3\. Are you solving the problem the best way?

4\. Are you doing repetitive work that can be automated, as sheraz notes?

In the end you can't scale yourself beyond a certain point, but you can
increase your impact by focusing on the really important things. More here:
[https://codewithoutrules.com/2016/08/25/the-01x-programmer/](https://codewithoutrules.com/2016/08/25/the-01x-programmer/)

------
sheraz
Automation, templating, and and knowing when to ask for help.

1\. Automation I automate provision environments, deployments, tests, and the
command line. Pretty much whatever I can in a reasonable amount of time.

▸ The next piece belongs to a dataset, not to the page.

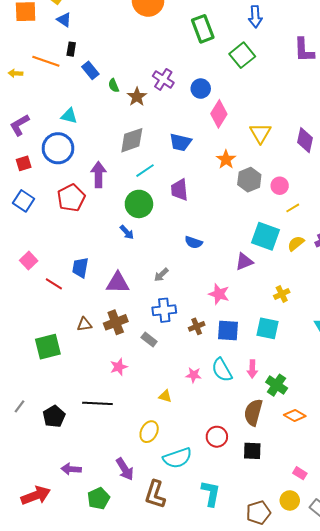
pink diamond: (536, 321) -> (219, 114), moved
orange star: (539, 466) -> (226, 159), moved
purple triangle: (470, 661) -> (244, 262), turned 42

2\. Templating I have a few project templates that already have the above
automations scoped out. My ci/cd script, a makefile with common tasks,
dockerfile skeleton, sensible playbooks. This lives in a skeleton git repo and
cookiecutter.

3\. Asking for help I'm active on stackoverflow ,various slack communities and
mailing lists. This is critical in moving my work along at a healthy clip.
There is a lot to be said for figuring it out on your own, but I'm more
concerned with delivering value than being academic or pedantic about my
implementation.

These are the skills and behaviors I try to hire for and the ones I try to
have for myself.

------
twunde
Learning to document well. I've written runbooks for tasks that would involve
me reading through the code for a day and brought the time involved down to 5
minutes (and that can be handed to junior engineers or new hires). I've also
seen really great documentation written by a senior engineer that cut days off
of tasks, long after that engineer had left.

------
SirLJ
As I know what kind of engineer I am, I am really afraid to go to the doctors
:-)